Longtemps, le bien-être a été associé à l’optimisation : mieux manger, mieux dormir, mieux bouger, mieux gérer son temps. Puis est venue l’ère du bien-être visible, partagé, scénarisé. Méditation en story, retraite en carrousel, routine matinale documentée.
Aujourd’hui, une nouvelle bascule s’opère. Plus silencieuse, plus intime. La capacité à se déconnecter devient un marqueur central du bien-être contemporain.
Dans un monde saturé de notifications, d’images et d’injonctions, le repos n’est plus seulement physique ou émotionnel. Il devient cognitif. Et ce repos-là est devenu rare.
Se déconnecter pour se réguler
Du point de vue du bien-être, la déconnexion n’est plus un luxe accessoire. Elle apparaît comme une nécessité physiologique et mentale. L’hyperconnexion maintient le système nerveux en état d’alerte permanent, fragmente l’attention et empêche l’organisme de basculer pleinement en mode récupération.
Pouvoir se déconnecter, c’est offrir au corps et à l’esprit un espace de régulation. Un temps sans sollicitations, sans comparaison, sans performance implicite. Un temps où l’on cesse de produire, de montrer, de répondre.
Ce temps est aujourd’hui inégalement réparti. Tout le monde ne peut pas s’autoriser l’indisponibilité. C’est là qu’émerge la notion de digital privilege, non pas comme un signe de supériorité, mais comme un révélateur de notre rapport collectif au repos.
Le bien-être invisible
Dans l’univers Holissence, le bien-être n’est pas spectaculaire. Il ne se mesure pas à ce qui est montré, mais à ce qui est ressenti. Or, un nouveau paradoxe s’impose : plus une pratique de bien-être est documentée, moins elle est pleinement vécue.
La déconnexion redonne au bien-être sa dimension intérieure. Elle remet l’expérience au centre, plutôt que son récit. Ne pas poster une retraite, ne pas partager un moment de calme, ne pas transformer chaque pause en contenu devient une manière de préserver l’essentiel.
Ce bien-être invisible, non quantifié, non validé socialement, gagne en valeur. Il n’est plus là pour prouver, mais pour soutenir.
Vacances réparatrices et expériences hors écran
Dans cette logique, les vacances changent de fonction. Elles ne sont plus seulement un changement de décor, mais une véritable coupure. Une pause qui permet au système nerveux de ralentir, au sommeil de se réajuster, à l’attention de se reconstruire.
De plus en plus de lieux de bien-être intègrent cette dimension dans leur approche. Absence de Wi-Fi, téléphones mis de côté, espaces pensés pour réduire les stimulations. La déconnexion n’est plus une contrainte, mais une condition du soin.
Les expériences dites offline s’inscrivent dans la même dynamique. Lectures longues, pratiques corporelles, respirations guidées, marches silencieuses, soins sans musique ni écran. Des expériences simples, mais profondes, parce qu’elles ne sont pas interrompues.

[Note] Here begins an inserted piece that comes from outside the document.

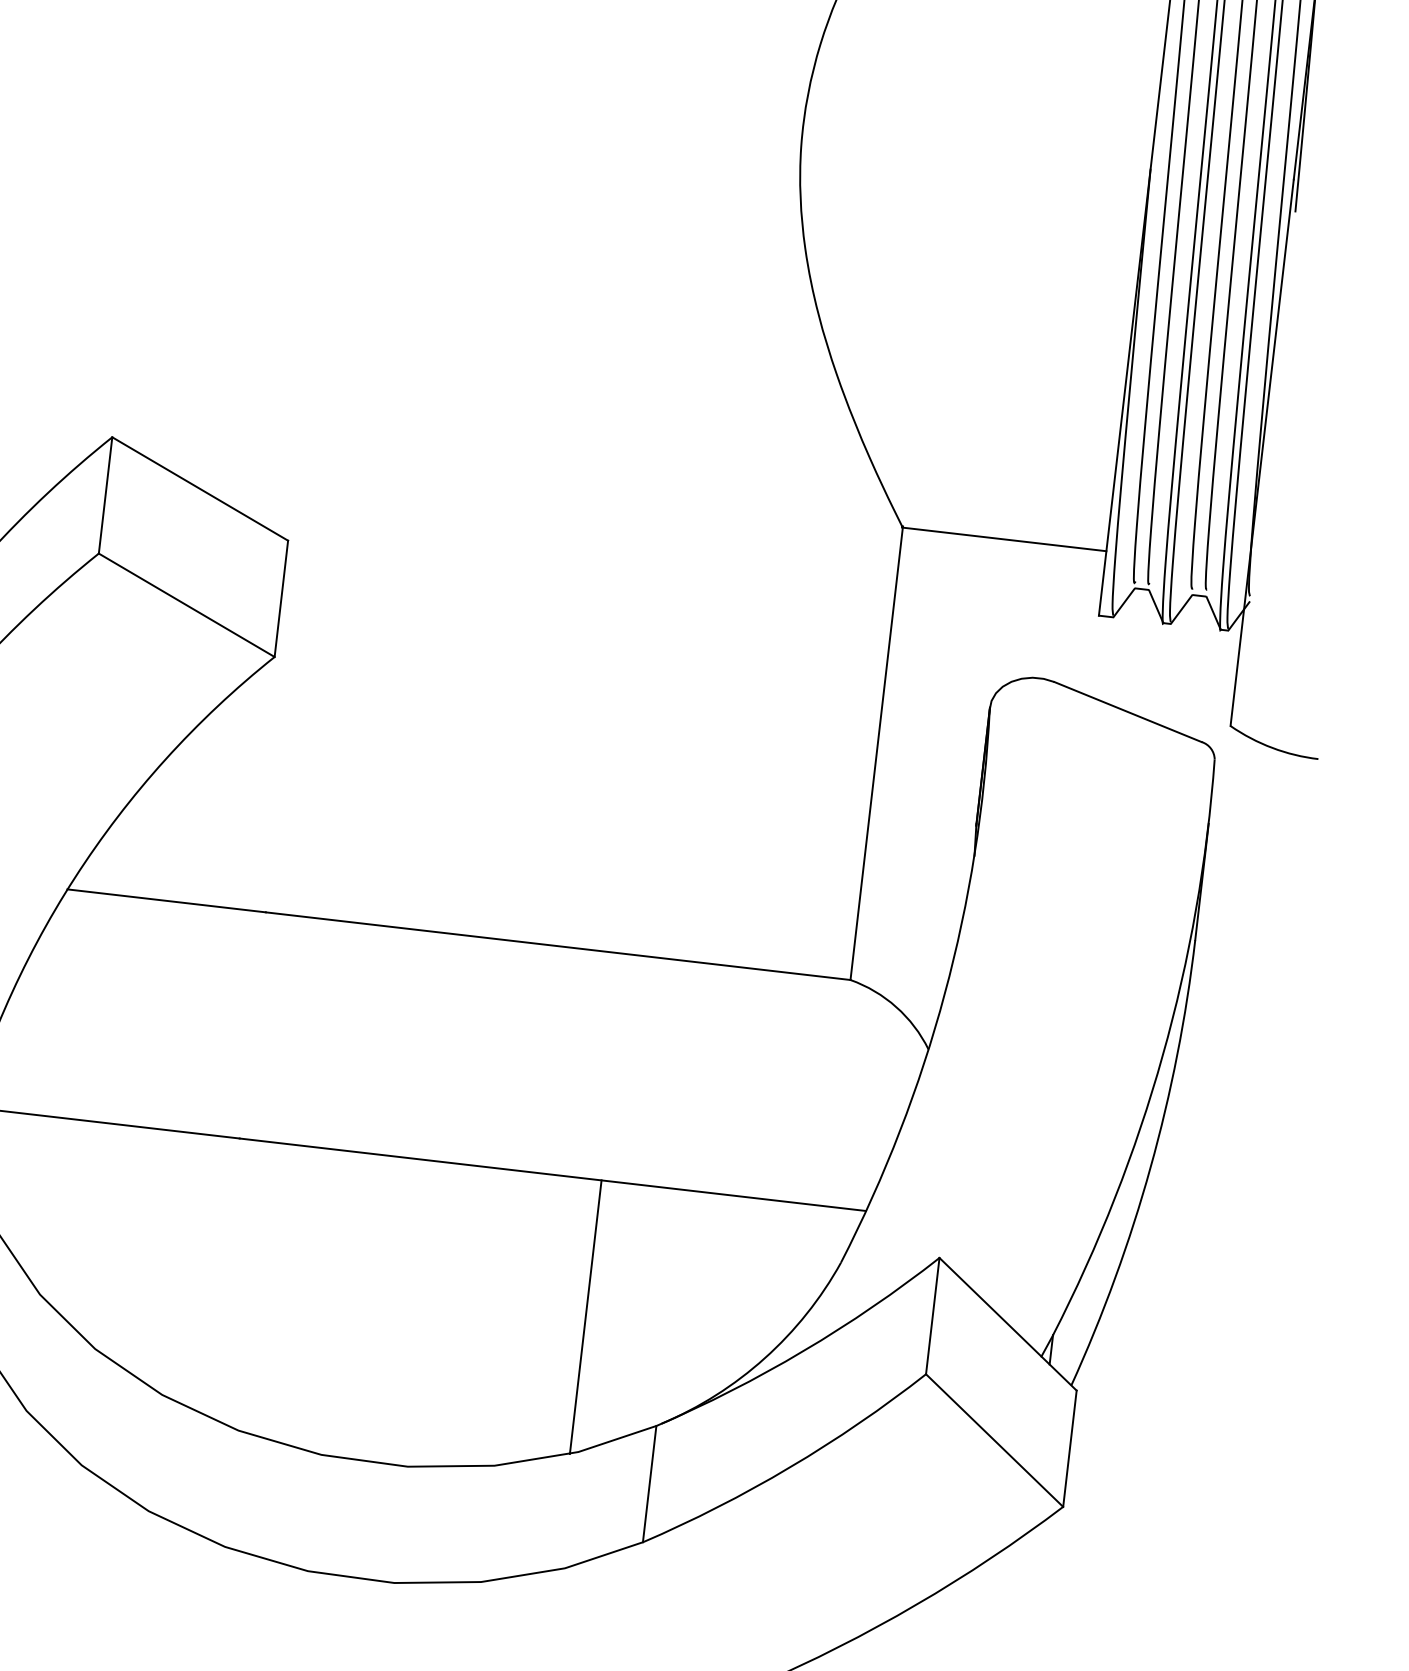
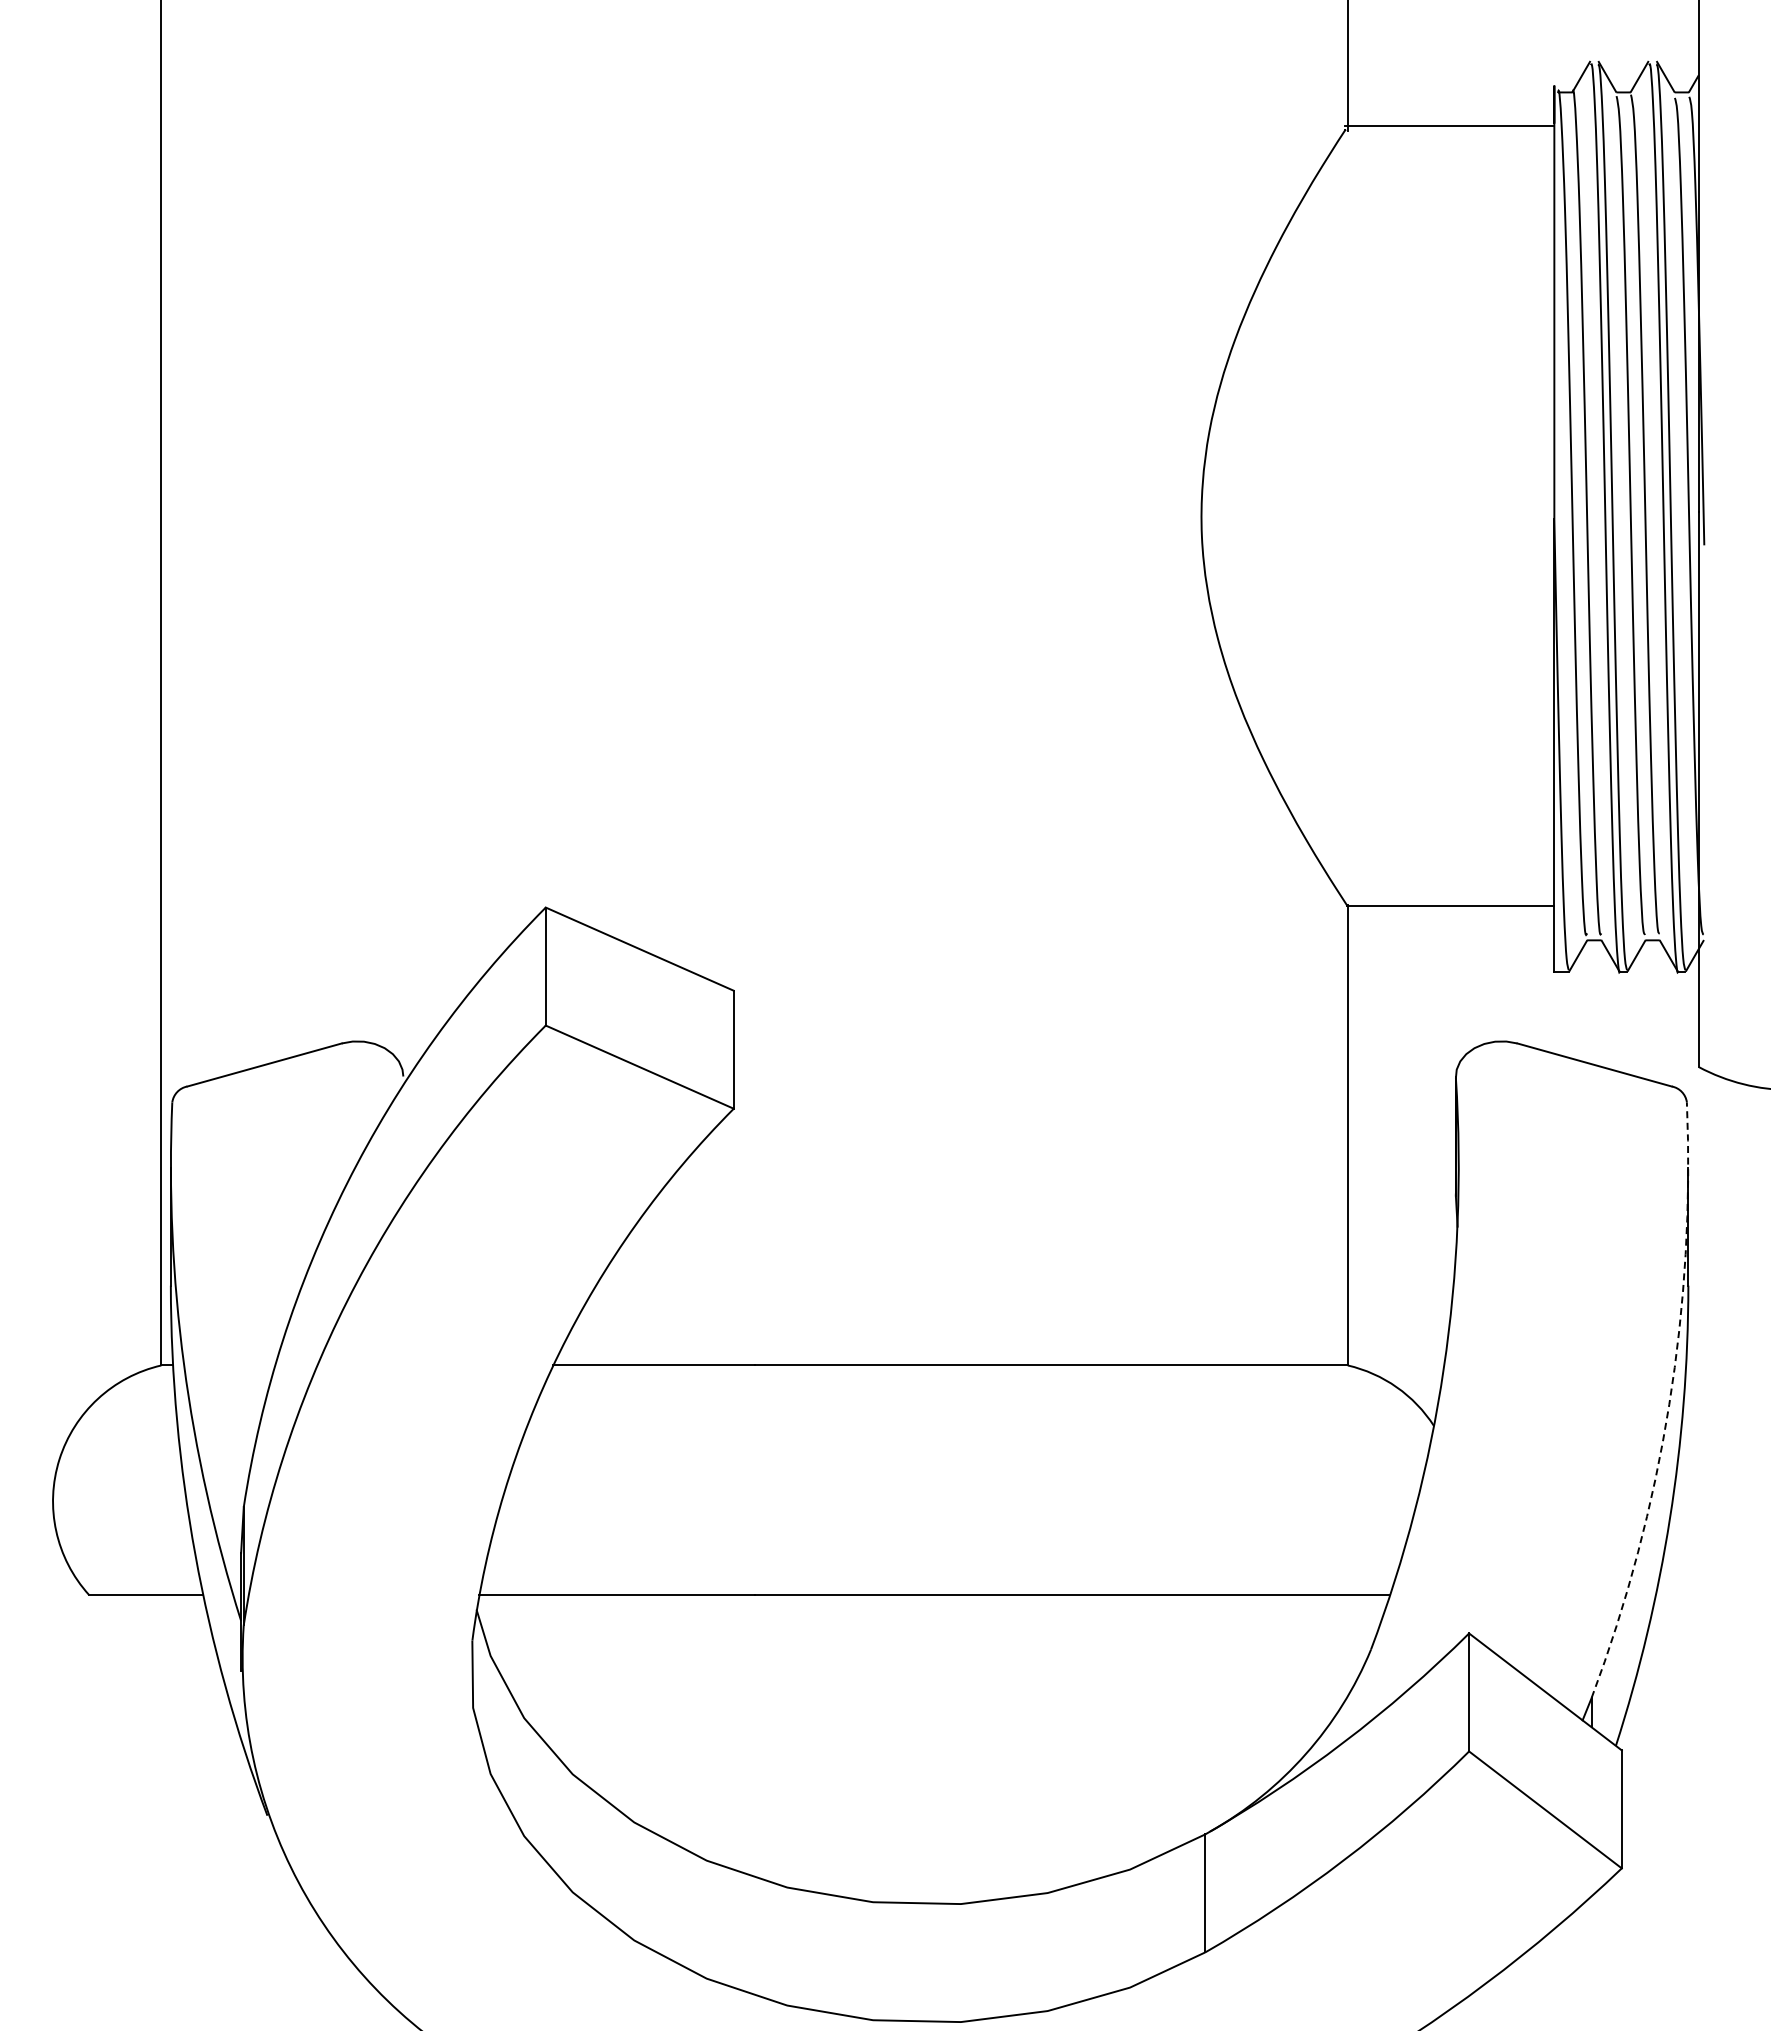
arc: (1163, 1055) -> (1669, 1404), solid -> dashed
line: (585, 1316) -> (1121, 1733), removed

Le vrai luxe du bien-être : la lenteur
Dans un monde où tout s’accélère, le bien-être retrouve une valeur fondamentale : la lenteur. Lenteur des gestes, des pensées, des rythmes. La déconnexion devient alors un outil de ralentissement, mais aussi de réappropriation de son temps.
Ce mouvement n’est pas un rejet du numérique. Il marque plutôt une maturité. Celle qui consiste à choisir quand se connecter, et surtout quand ne pas le faire. Le bien-être ne réside plus dans l’accumulation de pratiques, mais dans la capacité à créer de l’espace.
Se déconnecter pour mieux se retrouver
Pour Holissence, cette tendance raconte quelque chose d’essentiel. Le bien-être de demain sera moins démonstratif et plus incarné. Moins visible et plus vécu. Moins commenté et plus ressenti.
Se déconnecter n’est pas fuir le monde. C’est revenir à soi.
C’est reconnaître que certaines expériences n’ont pas besoin d’être partagées pour avoir de la valeur.
Et que, parfois, le plus grand soin que l’on puisse s’offrir est simplement celui du silence.